State of the EdLab 2012
As I sat down to watch President Obama deliver the State of the Union Address last night, my all-too-cynical mind predicted that this election-year speech would focus more on political showmanship and less on policy initiatives. To the contrary, I was pleasantly surprised by a speech that's being received as something between an aggressive call to action and a vague laundry list of idealistic initiatives. But even as I saw my future as a political pundit vanish like the American middle class, I saw some opportunities for the lab. The following is a list of some of the missions outlined by President Obama for the coming year, followed by the ways I believe these initiatives can inform our work at the lab.
“Join me in a national commitment to train two million Americans with skills that will lead directly to a job… Now you need to give more community colleges the resources they need to become community career centers — places that teach people skills … from data management to high-tech manufacturing.“
Opportunities are arising in education from outside the traditional model of schooling. It's become increasingly apparent that in the modern world, learning is a lifelong commitment. The Lab is no stranger to nontraditional learning models, but we must also recognize that our initiatives to create new learning opportunities should be at least partly to create new advancement opportunities as well. If the mSchool is to be a crowd-sourced solution in online learning, then it should encourage the sort of learning that successfully develops relevant and demonstrable skills. Our tools should be as goal-oriented as the people who use them. If we're in the business of communicating skills, so too must we be in the business of communicating ways to develop, demonstrate, and leverage those skills.
“And I want to cut through the maze of confusing training programs… one website, and one place to go for all the information and help they need.”
Though I sincerely doubt that the president had any of EdLab's websites in mind when he described this initiative, it does provide us with some guidance on how we might structure any of our instructional web applications. Instruction on the mSchool and Vialogues should strive to be more than just another narrow corridor in the labyrinth of online learning. One way to help unify our instruction with the rest of the Web is to augment every bit of direction offered by our tools with quality links to further reading, opportunities for practice, or relevant projects.
“We've convinced nearly every State in the country to raise their standards for teaching and learning — the first time that's happened in a generation.”
Standards may be rising, but they're still based on the same scales that they have been for decades. EdLab aspires to disrupt the status quo of education, so let's challenge what it means for a student to be successful. Perhaps the mSchool should make it a goal to act as a tool that enables assessment through teaching? Maybe Vialogues can serve as a platform for hosting content students produce in order to demonstrate understanding?

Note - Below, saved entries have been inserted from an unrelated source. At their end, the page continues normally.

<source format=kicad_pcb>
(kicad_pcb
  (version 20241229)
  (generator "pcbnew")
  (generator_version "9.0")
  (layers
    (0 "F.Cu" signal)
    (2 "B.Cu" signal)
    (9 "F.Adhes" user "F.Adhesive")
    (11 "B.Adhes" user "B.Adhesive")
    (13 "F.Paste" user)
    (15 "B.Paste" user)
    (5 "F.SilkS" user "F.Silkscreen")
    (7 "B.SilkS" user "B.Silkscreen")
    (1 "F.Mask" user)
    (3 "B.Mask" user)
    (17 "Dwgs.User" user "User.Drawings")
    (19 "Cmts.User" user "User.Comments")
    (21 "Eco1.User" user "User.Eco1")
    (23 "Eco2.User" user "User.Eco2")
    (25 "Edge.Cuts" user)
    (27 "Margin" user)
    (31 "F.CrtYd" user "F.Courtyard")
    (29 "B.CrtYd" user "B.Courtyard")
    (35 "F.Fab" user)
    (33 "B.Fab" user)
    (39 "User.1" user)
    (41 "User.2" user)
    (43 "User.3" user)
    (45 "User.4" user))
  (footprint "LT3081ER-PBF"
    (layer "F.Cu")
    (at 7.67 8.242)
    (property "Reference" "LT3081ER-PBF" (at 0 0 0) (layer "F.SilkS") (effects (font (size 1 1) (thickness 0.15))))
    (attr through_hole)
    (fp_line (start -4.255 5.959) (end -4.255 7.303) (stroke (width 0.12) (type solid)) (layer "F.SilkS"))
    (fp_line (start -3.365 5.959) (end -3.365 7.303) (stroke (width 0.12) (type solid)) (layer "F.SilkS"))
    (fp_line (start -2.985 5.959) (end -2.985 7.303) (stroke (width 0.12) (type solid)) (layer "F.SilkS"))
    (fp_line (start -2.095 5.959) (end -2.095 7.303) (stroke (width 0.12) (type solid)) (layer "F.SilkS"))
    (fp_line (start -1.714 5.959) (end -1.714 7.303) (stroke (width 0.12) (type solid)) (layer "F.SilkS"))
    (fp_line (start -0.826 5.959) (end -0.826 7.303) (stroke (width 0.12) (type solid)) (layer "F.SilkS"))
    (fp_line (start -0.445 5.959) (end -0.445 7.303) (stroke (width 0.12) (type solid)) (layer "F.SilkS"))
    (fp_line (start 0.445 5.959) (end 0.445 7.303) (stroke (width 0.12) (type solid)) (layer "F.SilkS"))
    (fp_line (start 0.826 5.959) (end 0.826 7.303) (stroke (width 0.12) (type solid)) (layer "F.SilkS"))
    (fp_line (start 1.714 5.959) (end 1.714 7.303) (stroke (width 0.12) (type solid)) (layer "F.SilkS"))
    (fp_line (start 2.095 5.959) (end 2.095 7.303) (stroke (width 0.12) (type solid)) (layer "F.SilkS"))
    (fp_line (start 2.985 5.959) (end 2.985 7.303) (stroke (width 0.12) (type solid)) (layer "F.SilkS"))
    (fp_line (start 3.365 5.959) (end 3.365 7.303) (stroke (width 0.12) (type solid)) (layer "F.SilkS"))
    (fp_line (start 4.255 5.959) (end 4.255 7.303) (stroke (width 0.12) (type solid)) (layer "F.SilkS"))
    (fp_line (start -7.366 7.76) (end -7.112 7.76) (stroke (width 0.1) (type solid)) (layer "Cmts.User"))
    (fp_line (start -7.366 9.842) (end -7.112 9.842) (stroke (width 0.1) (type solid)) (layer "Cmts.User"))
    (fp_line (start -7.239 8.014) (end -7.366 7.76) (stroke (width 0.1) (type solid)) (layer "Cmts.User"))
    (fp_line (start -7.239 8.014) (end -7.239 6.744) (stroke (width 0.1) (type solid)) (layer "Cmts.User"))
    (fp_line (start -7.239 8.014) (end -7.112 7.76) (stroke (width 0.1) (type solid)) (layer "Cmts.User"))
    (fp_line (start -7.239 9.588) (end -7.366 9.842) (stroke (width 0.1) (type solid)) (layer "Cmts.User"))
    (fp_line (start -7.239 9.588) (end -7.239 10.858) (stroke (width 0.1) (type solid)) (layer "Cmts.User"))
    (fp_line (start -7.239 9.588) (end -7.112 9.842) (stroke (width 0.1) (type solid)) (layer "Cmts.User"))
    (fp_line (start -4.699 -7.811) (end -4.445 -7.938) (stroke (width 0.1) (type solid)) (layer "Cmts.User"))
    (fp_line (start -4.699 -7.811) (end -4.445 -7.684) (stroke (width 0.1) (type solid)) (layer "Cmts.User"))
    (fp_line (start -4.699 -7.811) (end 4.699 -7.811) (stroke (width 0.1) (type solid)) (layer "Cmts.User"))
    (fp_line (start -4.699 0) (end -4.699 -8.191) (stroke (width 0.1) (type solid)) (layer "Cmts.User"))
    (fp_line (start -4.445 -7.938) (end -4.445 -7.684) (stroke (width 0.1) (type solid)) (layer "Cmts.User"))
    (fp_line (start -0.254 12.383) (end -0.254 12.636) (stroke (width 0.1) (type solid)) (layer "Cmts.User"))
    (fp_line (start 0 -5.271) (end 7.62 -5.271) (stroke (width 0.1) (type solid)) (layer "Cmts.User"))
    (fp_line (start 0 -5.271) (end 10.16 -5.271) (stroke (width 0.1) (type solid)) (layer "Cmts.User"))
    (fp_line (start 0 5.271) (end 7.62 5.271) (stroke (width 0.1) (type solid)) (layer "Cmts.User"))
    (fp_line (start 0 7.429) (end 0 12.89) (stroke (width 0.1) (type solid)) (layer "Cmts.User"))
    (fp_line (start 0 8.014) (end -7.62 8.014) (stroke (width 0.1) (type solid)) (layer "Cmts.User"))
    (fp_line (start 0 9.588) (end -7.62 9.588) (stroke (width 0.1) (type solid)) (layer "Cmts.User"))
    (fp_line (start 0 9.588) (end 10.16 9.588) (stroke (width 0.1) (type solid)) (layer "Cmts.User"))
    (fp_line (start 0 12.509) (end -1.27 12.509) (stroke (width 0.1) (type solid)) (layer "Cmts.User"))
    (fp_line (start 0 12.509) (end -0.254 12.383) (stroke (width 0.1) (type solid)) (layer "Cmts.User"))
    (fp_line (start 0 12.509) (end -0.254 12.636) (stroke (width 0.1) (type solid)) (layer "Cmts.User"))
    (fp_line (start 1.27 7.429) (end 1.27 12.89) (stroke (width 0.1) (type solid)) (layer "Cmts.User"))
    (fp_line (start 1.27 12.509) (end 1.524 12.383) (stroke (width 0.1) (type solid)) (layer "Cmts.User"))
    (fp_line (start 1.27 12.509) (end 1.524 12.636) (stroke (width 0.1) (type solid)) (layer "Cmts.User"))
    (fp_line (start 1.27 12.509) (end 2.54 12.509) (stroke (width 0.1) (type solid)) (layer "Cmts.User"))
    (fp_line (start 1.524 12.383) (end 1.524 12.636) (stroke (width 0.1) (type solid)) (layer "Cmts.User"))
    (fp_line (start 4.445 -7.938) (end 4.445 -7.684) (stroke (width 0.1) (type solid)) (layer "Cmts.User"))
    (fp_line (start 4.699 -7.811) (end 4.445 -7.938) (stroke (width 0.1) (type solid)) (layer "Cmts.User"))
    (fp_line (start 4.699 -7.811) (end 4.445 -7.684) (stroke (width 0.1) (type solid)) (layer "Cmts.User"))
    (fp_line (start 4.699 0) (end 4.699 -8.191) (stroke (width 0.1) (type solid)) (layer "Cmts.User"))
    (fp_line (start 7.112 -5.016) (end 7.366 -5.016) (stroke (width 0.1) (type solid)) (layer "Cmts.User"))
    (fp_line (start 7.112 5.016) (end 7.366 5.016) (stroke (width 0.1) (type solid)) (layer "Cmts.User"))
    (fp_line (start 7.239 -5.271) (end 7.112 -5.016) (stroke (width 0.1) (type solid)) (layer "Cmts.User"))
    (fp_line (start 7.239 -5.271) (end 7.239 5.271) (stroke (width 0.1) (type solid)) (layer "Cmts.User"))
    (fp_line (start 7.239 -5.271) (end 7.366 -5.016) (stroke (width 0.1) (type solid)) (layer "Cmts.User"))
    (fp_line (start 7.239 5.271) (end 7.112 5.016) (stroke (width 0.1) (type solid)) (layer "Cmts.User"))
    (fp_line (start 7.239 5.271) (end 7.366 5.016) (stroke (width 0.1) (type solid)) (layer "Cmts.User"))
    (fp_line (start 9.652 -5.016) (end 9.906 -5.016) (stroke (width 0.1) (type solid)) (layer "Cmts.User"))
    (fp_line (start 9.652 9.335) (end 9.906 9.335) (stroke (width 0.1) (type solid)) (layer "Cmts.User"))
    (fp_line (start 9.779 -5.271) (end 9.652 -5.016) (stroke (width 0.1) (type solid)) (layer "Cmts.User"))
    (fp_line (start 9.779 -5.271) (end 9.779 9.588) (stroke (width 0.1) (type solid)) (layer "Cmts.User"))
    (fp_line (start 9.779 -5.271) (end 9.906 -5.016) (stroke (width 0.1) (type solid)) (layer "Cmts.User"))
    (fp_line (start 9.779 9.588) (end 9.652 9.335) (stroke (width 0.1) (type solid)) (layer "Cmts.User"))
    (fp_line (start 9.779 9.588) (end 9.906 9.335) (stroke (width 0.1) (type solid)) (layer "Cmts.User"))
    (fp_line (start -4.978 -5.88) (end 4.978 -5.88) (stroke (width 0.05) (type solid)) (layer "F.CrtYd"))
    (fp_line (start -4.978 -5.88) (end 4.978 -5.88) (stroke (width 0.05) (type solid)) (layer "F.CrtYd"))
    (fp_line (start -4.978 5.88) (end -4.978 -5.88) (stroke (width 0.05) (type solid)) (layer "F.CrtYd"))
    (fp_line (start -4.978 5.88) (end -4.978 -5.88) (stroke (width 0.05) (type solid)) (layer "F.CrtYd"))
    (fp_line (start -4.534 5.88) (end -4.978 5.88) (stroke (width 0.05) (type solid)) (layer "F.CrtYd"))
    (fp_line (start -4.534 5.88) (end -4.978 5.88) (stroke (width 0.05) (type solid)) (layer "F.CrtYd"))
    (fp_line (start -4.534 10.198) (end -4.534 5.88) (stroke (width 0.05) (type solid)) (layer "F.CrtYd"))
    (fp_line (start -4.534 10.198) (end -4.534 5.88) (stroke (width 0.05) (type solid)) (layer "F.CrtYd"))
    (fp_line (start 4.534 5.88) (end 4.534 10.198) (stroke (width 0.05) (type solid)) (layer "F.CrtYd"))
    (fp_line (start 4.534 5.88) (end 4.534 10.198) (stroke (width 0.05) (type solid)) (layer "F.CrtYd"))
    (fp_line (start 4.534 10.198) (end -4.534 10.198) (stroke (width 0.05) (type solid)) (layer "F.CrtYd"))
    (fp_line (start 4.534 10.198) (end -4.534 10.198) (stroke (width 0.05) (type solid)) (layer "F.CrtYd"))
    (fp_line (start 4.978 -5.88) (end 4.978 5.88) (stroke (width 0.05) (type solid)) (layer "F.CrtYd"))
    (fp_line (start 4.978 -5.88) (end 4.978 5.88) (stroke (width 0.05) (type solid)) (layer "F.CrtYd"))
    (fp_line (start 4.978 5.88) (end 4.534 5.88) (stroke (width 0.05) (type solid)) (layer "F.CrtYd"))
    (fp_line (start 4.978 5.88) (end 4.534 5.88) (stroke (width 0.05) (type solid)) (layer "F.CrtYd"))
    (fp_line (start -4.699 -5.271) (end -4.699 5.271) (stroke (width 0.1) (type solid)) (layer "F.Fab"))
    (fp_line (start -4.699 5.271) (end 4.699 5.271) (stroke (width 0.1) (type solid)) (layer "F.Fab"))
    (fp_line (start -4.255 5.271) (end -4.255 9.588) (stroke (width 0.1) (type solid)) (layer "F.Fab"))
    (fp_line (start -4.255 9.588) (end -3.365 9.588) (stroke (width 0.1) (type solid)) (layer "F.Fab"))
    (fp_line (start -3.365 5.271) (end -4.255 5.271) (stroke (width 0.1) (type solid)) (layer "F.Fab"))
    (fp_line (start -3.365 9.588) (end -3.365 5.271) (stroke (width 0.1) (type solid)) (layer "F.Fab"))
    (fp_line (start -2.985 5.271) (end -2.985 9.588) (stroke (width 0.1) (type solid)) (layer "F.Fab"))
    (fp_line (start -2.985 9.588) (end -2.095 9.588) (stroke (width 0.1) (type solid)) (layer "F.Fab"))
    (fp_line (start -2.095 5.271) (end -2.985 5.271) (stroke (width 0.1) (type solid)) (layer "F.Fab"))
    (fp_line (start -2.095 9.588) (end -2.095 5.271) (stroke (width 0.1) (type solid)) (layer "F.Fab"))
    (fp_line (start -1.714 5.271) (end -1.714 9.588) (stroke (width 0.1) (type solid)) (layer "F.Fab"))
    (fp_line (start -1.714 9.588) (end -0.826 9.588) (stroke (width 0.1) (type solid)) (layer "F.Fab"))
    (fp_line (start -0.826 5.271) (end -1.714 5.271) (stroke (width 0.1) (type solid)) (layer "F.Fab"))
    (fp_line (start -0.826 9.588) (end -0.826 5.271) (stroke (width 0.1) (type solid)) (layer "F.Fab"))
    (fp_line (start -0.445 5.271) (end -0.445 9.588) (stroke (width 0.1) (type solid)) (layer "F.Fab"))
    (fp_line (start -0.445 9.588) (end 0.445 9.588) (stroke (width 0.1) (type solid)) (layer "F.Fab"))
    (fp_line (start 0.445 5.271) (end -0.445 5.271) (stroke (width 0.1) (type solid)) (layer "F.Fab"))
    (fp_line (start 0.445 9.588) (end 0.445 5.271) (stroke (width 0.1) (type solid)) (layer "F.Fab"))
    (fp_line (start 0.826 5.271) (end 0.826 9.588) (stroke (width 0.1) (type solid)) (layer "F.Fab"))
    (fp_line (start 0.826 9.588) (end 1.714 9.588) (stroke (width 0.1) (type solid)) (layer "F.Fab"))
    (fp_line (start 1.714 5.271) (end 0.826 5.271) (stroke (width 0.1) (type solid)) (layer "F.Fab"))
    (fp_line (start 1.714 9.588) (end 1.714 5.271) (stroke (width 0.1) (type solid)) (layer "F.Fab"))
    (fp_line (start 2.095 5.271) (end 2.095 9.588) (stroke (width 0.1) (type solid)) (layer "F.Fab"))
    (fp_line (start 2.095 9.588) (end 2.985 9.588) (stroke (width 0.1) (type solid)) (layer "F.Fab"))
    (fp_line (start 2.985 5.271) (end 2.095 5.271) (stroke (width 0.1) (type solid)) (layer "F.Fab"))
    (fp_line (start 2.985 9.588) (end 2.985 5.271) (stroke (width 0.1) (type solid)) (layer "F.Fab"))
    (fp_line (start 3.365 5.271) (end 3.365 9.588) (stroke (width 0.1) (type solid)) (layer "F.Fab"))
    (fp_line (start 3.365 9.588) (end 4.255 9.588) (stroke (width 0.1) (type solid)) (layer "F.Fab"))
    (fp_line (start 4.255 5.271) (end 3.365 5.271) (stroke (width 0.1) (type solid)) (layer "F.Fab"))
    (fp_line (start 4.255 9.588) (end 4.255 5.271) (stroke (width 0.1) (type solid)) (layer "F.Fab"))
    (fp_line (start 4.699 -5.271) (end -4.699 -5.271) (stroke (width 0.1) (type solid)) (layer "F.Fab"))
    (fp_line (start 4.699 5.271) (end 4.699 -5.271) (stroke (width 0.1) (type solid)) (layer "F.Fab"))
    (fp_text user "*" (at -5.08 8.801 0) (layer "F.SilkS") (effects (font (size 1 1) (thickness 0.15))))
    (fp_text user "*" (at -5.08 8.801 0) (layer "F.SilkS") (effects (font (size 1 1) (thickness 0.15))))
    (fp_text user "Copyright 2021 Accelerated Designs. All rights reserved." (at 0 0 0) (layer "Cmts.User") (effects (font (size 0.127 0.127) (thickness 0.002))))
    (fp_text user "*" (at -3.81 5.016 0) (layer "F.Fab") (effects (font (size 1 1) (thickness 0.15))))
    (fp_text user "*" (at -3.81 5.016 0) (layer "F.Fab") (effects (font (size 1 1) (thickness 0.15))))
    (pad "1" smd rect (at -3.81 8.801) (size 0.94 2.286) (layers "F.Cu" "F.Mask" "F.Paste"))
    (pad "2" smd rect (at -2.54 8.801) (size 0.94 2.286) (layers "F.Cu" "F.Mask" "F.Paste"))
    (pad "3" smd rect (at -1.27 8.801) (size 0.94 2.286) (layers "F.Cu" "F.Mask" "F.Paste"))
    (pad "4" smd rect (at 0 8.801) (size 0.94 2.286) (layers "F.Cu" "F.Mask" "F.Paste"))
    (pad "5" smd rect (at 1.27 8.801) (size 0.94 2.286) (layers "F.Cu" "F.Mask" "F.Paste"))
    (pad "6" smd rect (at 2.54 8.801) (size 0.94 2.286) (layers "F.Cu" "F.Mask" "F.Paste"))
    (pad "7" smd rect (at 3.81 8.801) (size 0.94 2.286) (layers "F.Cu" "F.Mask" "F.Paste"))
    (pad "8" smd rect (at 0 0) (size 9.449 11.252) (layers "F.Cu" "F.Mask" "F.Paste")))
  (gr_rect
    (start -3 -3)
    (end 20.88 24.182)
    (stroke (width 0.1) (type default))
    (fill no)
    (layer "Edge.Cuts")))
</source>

“Teachers matter. So instead of bashing them, or defending the status quo, let's offer schools a deal… grant schools flexibility: To teach with creativity and passion; to stop teaching to the test.”
With more flexibility in the classroom, ambitious teachers will assuredly be looking for new teaching tools that can expand their capabilities. Teachers know what they need, let's listen to them. What if we leveraged Survey Sidekick in a very visible way to poll teachers worldwide on their classroom needs? We could help to let necessity drive our development efforts, while simultaneously promoting one of our tools.
“…colleges and universities have to do their part by working to keep costs down… some schools re-design courses to help students finish more quickly. Some use better technology.”
Universities have lots of money. So much so that they'd be more than willing to invest in new products that could help drive their operating costs down. What can EdLab research tell us about the major operating costs of a University? Which costs can we hope to attenuate with new development efforts? Which of our existing tools can we market to universities a cost-minimizers?
Though I've no patriotic schmaltz with which to conclude my little soliloquy, I would very much like to hear your opinions on EdLab initiatives in the new year. Gallup has Congress with a job approval rating of 13% right now — what do you think we should do to stay a step above that?